Working data Block Start

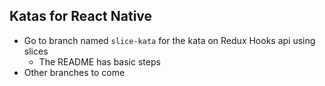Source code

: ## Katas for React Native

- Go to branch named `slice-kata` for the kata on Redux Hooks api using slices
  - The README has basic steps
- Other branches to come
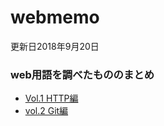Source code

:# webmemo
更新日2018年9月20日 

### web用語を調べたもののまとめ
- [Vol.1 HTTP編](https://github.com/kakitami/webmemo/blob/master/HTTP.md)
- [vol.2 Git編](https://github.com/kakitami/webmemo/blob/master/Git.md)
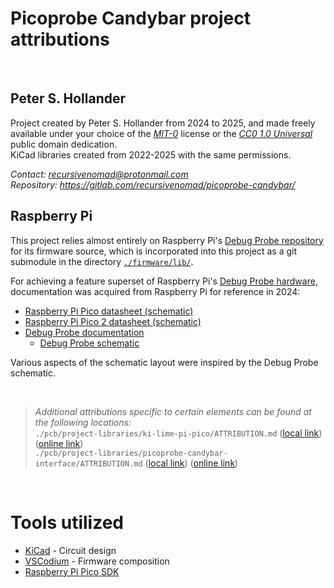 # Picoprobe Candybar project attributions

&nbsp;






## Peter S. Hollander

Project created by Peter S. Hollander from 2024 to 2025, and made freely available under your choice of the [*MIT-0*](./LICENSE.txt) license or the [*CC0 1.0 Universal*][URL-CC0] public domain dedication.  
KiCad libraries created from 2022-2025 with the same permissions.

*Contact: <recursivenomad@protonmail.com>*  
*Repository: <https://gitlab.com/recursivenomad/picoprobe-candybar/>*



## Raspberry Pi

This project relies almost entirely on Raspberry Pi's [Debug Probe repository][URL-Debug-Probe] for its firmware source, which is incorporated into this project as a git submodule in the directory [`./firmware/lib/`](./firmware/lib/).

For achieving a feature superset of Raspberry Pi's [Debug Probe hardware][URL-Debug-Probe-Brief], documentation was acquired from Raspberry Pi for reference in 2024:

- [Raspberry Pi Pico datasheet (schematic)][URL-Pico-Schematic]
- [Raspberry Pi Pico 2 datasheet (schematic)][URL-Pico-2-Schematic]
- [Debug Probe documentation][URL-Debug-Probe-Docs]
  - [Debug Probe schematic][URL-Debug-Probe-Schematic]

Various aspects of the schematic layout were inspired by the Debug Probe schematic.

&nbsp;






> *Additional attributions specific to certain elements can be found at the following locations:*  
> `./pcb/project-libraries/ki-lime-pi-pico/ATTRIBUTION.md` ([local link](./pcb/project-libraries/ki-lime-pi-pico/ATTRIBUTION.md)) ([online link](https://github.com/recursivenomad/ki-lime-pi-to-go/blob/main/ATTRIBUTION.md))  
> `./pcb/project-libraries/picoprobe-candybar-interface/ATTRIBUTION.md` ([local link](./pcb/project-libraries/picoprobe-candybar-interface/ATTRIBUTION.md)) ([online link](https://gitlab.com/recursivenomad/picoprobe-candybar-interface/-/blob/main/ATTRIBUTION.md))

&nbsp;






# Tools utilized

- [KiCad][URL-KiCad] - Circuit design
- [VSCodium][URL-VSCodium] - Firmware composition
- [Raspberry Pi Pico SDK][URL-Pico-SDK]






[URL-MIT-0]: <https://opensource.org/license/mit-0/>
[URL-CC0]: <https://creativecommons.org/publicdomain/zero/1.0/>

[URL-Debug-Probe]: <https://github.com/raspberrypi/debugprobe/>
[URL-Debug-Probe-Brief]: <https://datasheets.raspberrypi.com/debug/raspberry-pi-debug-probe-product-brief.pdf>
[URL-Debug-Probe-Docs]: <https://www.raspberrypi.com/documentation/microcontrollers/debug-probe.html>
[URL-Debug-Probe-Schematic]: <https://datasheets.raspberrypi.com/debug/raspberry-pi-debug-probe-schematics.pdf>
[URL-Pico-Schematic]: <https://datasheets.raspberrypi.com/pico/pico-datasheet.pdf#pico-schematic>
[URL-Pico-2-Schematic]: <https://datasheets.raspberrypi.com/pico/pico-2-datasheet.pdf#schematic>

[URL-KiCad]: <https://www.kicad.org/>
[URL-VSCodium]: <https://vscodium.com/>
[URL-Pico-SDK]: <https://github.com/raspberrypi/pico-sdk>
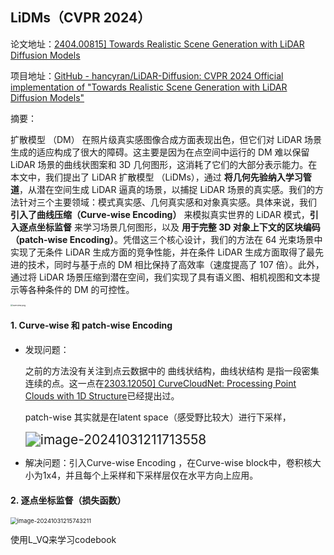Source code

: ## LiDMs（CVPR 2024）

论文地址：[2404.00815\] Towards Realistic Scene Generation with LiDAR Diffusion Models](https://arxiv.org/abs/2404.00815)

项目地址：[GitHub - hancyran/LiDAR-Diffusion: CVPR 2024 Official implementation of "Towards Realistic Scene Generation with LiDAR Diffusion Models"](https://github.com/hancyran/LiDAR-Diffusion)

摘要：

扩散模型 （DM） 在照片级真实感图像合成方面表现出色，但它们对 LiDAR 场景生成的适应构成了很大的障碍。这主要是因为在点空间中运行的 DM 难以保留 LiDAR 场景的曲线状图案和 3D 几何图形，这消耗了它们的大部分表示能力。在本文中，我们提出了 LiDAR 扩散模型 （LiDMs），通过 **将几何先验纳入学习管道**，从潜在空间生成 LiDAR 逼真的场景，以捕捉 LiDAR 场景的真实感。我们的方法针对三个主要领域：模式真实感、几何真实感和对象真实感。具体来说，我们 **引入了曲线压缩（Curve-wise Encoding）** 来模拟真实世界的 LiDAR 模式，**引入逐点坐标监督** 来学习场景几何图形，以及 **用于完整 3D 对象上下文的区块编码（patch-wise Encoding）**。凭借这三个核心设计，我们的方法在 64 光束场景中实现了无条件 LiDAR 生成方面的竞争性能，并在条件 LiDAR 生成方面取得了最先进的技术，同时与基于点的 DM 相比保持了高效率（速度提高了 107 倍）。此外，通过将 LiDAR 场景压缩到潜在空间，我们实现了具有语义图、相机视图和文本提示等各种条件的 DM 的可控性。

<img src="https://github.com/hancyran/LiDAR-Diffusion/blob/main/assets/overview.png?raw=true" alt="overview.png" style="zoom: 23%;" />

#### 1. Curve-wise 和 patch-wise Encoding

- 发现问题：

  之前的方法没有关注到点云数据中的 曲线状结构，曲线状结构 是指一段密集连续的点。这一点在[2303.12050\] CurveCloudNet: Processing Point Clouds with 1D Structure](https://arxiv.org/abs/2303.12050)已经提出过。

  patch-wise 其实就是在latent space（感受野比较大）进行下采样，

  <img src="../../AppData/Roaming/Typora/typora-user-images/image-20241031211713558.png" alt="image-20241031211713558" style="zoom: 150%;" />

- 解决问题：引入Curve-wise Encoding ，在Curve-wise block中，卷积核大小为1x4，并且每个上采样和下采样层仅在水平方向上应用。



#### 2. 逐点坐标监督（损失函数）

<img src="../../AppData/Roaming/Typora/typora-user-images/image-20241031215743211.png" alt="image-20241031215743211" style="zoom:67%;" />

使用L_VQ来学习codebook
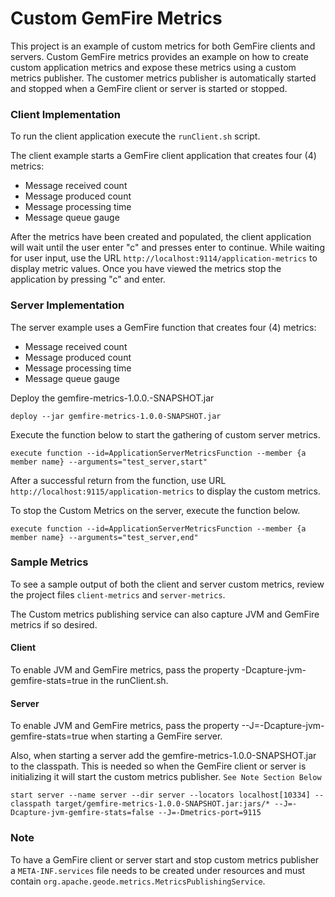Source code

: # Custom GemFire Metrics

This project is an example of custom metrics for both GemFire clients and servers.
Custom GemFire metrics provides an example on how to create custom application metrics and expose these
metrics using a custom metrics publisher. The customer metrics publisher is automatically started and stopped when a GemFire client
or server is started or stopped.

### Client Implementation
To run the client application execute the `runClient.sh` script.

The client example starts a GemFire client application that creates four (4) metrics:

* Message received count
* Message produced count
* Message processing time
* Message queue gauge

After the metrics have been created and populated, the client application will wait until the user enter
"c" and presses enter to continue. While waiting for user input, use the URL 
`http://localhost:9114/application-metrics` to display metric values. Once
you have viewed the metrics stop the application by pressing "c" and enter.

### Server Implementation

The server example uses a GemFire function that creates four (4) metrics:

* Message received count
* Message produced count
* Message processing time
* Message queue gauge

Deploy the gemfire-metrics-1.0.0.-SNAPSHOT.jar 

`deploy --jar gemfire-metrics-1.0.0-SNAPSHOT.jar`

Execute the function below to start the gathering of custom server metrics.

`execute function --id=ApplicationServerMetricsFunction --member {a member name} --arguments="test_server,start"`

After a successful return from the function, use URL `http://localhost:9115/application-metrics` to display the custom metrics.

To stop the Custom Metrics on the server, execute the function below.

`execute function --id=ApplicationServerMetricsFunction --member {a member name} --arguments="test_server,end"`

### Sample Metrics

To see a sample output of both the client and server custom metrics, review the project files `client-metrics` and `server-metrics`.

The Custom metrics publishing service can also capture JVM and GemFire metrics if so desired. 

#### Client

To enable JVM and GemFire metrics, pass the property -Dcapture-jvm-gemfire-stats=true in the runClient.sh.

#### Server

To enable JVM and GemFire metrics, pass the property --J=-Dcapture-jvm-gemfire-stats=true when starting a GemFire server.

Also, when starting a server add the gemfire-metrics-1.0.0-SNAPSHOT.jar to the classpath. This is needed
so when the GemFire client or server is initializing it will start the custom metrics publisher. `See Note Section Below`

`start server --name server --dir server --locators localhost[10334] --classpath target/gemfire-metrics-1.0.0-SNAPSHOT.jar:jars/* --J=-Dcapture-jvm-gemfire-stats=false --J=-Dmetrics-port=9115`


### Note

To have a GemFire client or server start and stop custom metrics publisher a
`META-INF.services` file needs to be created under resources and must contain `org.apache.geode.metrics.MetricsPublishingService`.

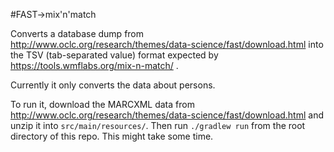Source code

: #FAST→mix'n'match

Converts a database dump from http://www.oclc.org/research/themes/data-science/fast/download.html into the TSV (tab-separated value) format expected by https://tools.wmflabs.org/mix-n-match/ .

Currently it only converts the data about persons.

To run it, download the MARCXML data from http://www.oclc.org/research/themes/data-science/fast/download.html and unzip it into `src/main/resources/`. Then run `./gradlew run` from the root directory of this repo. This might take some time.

Working data Block End

Could you reproduce everything from the line containing "#### 1. Curve-wise 和 patch-wise Encoding" down to the line containing "The client example", both included, keeping the pictures out of your answer?

#### 1. Curve-wise 和 patch-wise Encoding

- 发现问题：

  之前的方法没有关注到点云数据中的 曲线状结构，曲线状结构 是指一段密集连续的点。这一点在[2303.12050\] CurveCloudNet: Processing Point Clouds with 1D Structure](https://arxiv.org/abs/2303.12050)已经提出过。

  patch-wise 其实就是在latent space（感受野比较大）进行下采样，

  <img src="../../AppData/Roaming/Typora/typora-user-images/image-20241031211713558.png" alt="image-20241031211713558" style="zoom: 150%;" />

- 解决问题：引入Curve-wise Encoding ，在Curve-wise block中，卷积核大小为1x4，并且每个上采样和下采样层仅在水平方向上应用。



#### 2. 逐点坐标监督（损失函数）

<img src="../../AppData/Roaming/Typora/typora-user-images/image-20241031215743211.png" alt="image-20241031215743211" style="zoom:67%;" />

使用L_VQ来学习codebook
Source code

: # Custom GemFire Metrics

This project is an example of custom metrics for both GemFire clients and servers.
Custom GemFire metrics provides an example on how to create custom application metrics and expose these
metrics using a custom metrics publisher. The customer metrics publisher is automatically started and stopped when a GemFire client
or server is started or stopped.

### Client Implementation
To run the client application execute the `runClient.sh` script.

The client example starts a GemFire client application that creates four (4) metrics:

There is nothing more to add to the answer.